Мертвая тишина, царившая в зале, буквально давила на уши. Ши, которые вроде бы были должны хоть как-то реагировать на мою просьбу, лишь переглядывались и молчали. Нет, я, конечно, понимаю, что у них, может, какая-нибудь телепатическая связь между собой, но мне-то неуютно! И вообще, голова моя кружится. А перед глазами все плывет… И почему так темно… Что-то я не поня…
ГЛАВА 19
КЕНТЕРВИЛЬСКОЕ, БЛИН, ПРИВИДЕНИЕ
Сознание вернулось внезапно. Только что не было ничего, и вдруг… Создавалось впечатление, что кто-то просто повернул выключатель. Мир возник из небытия настолько неожиданно — в первый миг я даже не поняла, что происходит. Просто вдруг обнаружила, что лежу на спине, бездумно уставившись в потемневший от времени потолок.
Послышались шаги. Я попыталась повернуть голову и с ужасом поняла, что не могу этого сделать. Как в кошмарном сне, я раз за разом пыталась сделать хоть что-то и понимала, что тело не подчиняется мне. Боже… Не хочу, не хочу! Мне к Ллевеллину надо! Не могу я здесь лежать! Мне идти надо! Я просто не имею права лежать здесь, разбитая параличом! Ллевеллин, слышишь, я к тебе хочу!
Уж не знаю, то ли силы небесные надо мной сжалились, не выдержав моего вопля, то ли еще что, но, кажется, я пальцами чуточку подергала. И еще чуть-чуть, и еще… Так, а теперь медленно, осторожно поворачиваем голову. Я сказала, осторожно поворачиваем голову! Я что, непонятно говорю? Понятно? Значит, поворачиваем голову… Правильно, Геллочка, правильно, поворачиваем. На звук шагов, значит.
Ура, получилось! Так, что мы тут видим? Комната, обитая деревом.
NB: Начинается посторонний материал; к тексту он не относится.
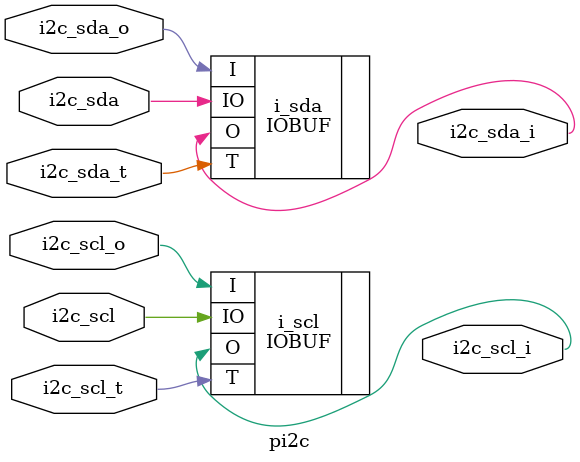
<source format=v>

module pi2c (/*AUTOARG*/
   // Outputs
   i2c_sda_i, i2c_scl_i,
   // Inouts
   i2c_sda, i2c_scl,
   // Inputs
   i2c_sda_o, i2c_sda_t, i2c_scl_o, i2c_scl_t
   );

   parameter PORTABLE = 0;
      
   input  i2c_sda_o;
   input  i2c_sda_t;
   output i2c_sda_i;
   
   input  i2c_scl_o;
   input  i2c_scl_t;
   output i2c_scl_i;
   
   inout  i2c_sda;
   inout  i2c_scl;
   
   generate /*
      if(PORTABLE==1) begin
	 wire   i2c_sda = i2c_sda_t ? 1'bz: i2c_sda_o;
	 wire   i2c_sda_i = i2c_sda;
	 
	 wire   i2c_scl = i2c_scl_t ? 1'bz : i2c_scl_o;
	 wire   i2c_scl_i = i2c_scl;
      end
      else 
	begin */
	   IOBUF #(
		   .DRIVE(8),              // Specify the output drive strength
		   .IBUF_LOW_PWR("TRUE"),  // Low Power - "TRUE", High Performance = "FALSE" 
		   .IOSTANDARD("DEFAULT"), // Specify the I/O standard
		   .SLEW("SLOW")           // Specify the output slew rate
		   ) i_sda (
			    .O(i2c_sda_i),  // Buffer output
			    .IO(i2c_sda),   // Buffer inout port (connect directly to top-level port)
			    .I(i2c_sda_o),  // Buffer input
			    .T(i2c_sda_t)   // 3-state enable input, high=input, low=output
			    );
	   
	   IOBUF #(
		   .DRIVE(8),
		   .IBUF_LOW_PWR("TRUE"),
		   .IOSTANDARD("DEFAULT"),
		   .SLEW("SLOW")   
		   ) i_scl (
			    .O(i2c_scl_i),
			    .IO(i2c_scl), 
			    .I(i2c_scl_o),
			    .T(i2c_scl_t) 
			    );
	/* end */
   endgenerate
      
endmodule // pi2c

</source>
Лакированный паркет, в котором, если приглядеться, я смогу легко рассмотреть собственное отражение. Ножки каких-то столов, стульев. «Каких-то» — потому что повернуть голову и посмотреть, что ж это за предметы меблировки, я все-таки не могу. Так, а кто тут ко мне приближался?
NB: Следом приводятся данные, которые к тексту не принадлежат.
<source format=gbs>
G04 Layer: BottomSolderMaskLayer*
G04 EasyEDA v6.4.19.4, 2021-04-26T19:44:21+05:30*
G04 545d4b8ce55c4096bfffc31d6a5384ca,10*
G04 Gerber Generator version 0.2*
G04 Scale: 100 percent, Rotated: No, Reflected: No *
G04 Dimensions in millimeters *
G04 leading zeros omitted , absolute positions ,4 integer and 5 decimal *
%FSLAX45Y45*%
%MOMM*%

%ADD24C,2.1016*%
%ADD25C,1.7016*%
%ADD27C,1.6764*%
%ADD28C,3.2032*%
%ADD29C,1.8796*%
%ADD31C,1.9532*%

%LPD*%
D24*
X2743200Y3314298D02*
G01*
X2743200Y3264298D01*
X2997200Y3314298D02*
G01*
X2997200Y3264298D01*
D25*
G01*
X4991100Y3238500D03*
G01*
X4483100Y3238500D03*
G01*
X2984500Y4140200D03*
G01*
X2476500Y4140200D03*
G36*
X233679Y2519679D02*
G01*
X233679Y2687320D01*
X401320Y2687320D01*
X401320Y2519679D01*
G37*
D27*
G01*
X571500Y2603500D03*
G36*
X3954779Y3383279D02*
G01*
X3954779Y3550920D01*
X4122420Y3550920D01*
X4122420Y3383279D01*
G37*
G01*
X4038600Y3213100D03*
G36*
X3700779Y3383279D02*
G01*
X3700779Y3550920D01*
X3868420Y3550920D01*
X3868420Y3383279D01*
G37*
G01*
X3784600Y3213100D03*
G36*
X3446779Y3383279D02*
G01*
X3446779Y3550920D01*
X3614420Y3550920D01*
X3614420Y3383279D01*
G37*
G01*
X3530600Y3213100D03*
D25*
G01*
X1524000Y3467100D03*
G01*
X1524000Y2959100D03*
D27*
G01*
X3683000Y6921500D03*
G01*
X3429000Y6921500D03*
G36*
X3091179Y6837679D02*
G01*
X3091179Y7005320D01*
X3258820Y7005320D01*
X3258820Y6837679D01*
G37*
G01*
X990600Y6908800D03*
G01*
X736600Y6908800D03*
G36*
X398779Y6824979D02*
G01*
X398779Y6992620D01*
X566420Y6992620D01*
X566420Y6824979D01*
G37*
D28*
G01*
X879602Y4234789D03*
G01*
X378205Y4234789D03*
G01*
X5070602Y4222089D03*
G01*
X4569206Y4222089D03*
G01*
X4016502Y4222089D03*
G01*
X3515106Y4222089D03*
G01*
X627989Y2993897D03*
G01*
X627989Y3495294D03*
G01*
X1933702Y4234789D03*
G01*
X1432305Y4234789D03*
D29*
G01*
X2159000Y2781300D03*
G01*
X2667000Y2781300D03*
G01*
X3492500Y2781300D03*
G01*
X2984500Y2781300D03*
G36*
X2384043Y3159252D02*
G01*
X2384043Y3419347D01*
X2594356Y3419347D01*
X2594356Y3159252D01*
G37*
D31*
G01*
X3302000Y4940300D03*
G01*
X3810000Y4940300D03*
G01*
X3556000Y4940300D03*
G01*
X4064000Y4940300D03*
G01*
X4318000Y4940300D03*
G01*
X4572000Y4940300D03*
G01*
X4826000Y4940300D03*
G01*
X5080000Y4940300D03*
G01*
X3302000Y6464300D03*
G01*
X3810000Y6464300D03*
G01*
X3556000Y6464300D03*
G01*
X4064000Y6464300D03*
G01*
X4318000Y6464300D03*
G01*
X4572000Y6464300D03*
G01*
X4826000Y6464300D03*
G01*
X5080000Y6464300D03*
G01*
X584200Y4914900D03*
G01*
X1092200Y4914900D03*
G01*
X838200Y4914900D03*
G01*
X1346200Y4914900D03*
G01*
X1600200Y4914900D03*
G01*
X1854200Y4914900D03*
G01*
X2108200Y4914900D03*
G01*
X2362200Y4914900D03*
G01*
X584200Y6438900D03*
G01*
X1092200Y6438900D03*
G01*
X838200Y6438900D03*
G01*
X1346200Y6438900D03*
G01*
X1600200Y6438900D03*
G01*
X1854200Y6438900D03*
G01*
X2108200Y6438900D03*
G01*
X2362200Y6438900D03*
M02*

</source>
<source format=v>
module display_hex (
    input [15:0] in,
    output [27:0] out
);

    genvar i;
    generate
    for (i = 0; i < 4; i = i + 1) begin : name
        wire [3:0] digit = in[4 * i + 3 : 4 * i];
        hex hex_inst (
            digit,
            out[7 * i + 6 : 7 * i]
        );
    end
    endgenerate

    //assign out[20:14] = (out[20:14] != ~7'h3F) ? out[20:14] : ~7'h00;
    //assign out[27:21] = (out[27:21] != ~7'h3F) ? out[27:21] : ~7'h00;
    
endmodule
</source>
Честное слово, после всего произошедшего я б не особо удивилась, если бы оказалось, что источником звуков была какая-нибудь копытная стрекоза — после увиденного в институте меня уже ничем не удивишь. Как ни странно, увидела я самые обычные человеческие ноги. В черных сапогах. Ну вот, чудненько. Сейчас обладатель этих самых ног ко мне подойдет, поможет встать. Эй, мужчина (или женщина в казаках), вы куда пошли?! Какого черта вы меня обходите? Руку протяните, сделайте хоть что-нибудь! Ура, понял, как надо действовать, ко мне приближается… Эй, мужик, ты что, с дуба рухнул — ты куда идешь? Ты ж на меня сейчас наступишь!